* _WORK ORDER_:
From the records below, please print only the lines from the one containing "focal_35mm: 27" through the one containing "vfov_deg: 22.0", both included. Skip the pictures.

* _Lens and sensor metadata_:
----

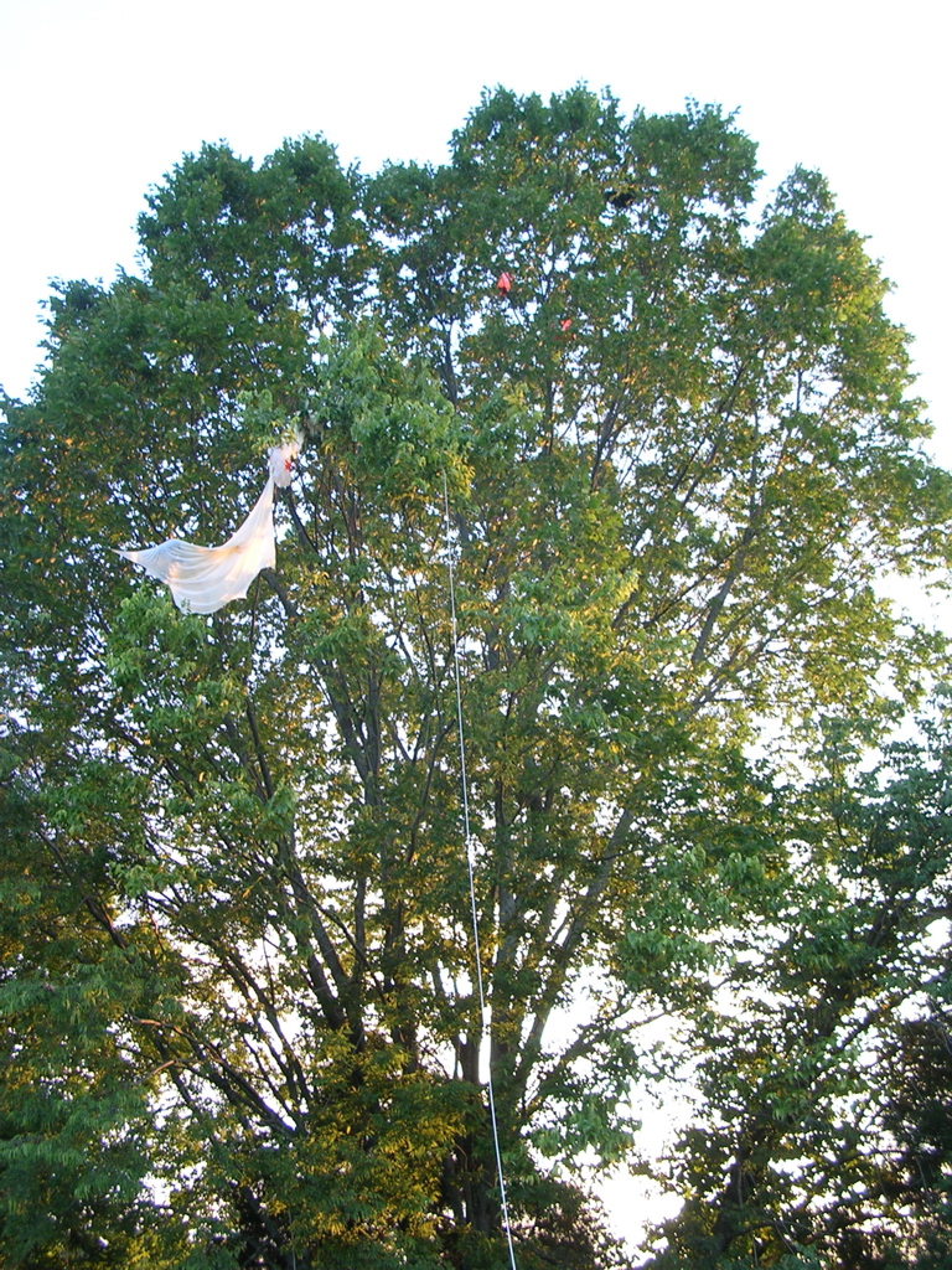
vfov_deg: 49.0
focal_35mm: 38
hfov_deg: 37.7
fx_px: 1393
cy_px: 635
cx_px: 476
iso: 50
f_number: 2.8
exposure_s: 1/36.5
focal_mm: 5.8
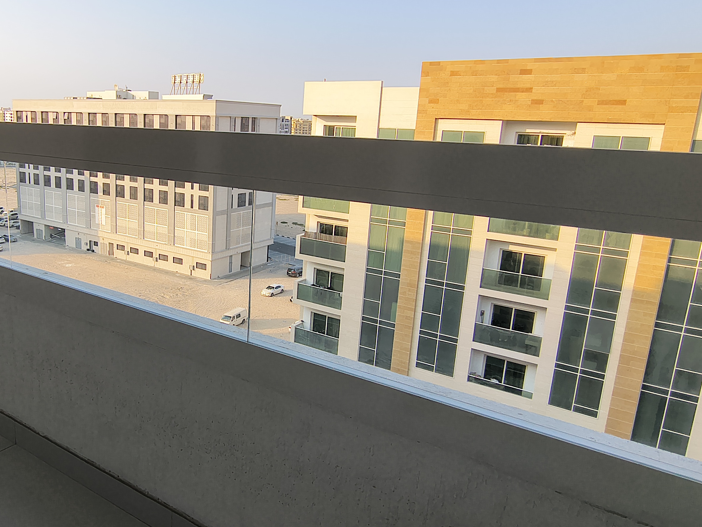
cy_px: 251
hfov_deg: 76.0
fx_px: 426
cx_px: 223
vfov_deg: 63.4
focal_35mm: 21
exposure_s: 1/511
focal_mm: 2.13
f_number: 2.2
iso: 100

----

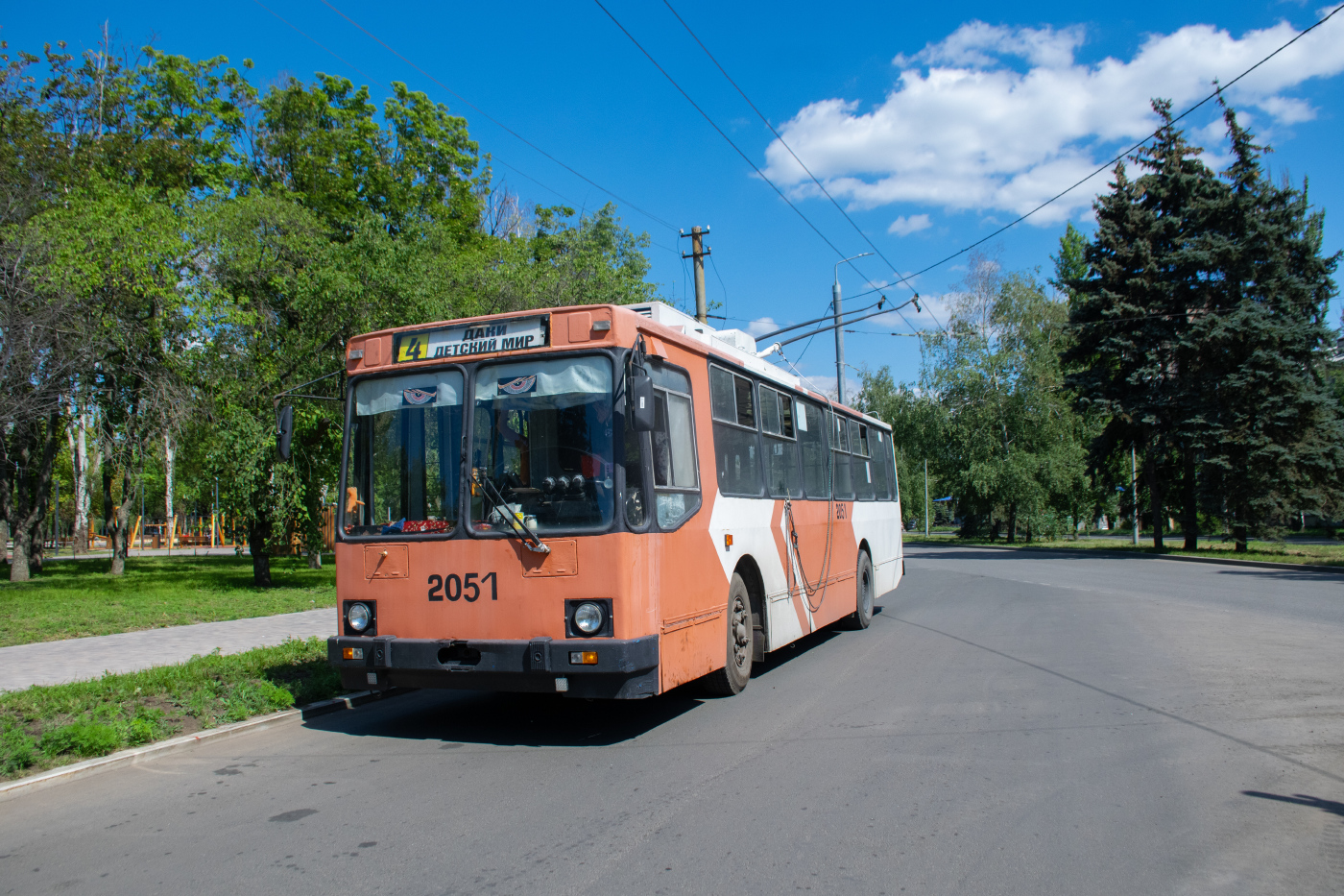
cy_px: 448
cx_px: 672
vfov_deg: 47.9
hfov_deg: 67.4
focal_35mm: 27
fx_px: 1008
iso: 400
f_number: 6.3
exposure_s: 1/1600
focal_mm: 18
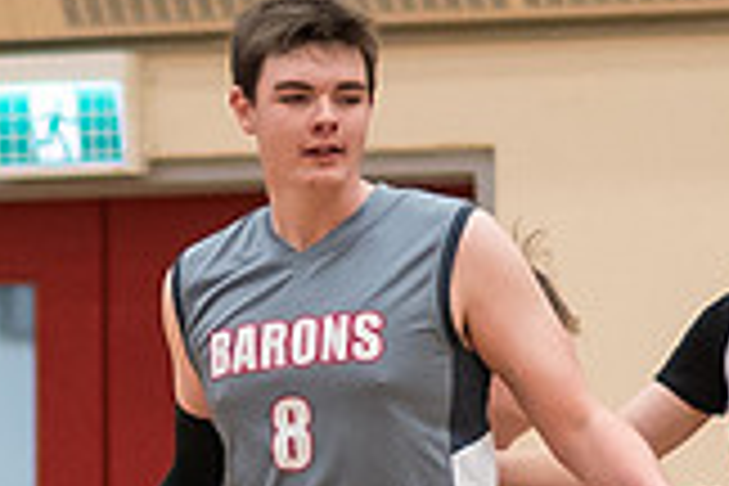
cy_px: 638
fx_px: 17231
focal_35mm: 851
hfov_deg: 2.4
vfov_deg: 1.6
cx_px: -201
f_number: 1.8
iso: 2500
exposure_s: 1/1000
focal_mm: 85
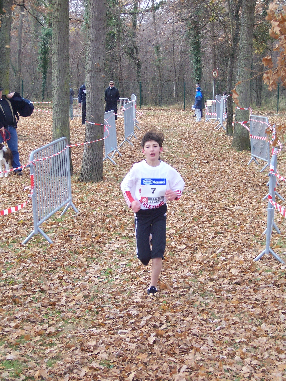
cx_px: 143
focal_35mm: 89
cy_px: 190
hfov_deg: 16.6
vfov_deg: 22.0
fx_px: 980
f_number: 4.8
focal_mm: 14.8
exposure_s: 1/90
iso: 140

----

* _YOUR SOLUTION_:
focal_35mm: 27
fx_px: 1008
iso: 400
f_number: 6.3
exposure_s: 1/1600
focal_mm: 18
cy_px: 638
fx_px: 17231
focal_35mm: 851
hfov_deg: 2.4
vfov_deg: 1.6
cx_px: -201
f_number: 1.8
iso: 2500
exposure_s: 1/1000
focal_mm: 85
cx_px: 143
focal_35mm: 89
cy_px: 190
hfov_deg: 16.6
vfov_deg: 22.0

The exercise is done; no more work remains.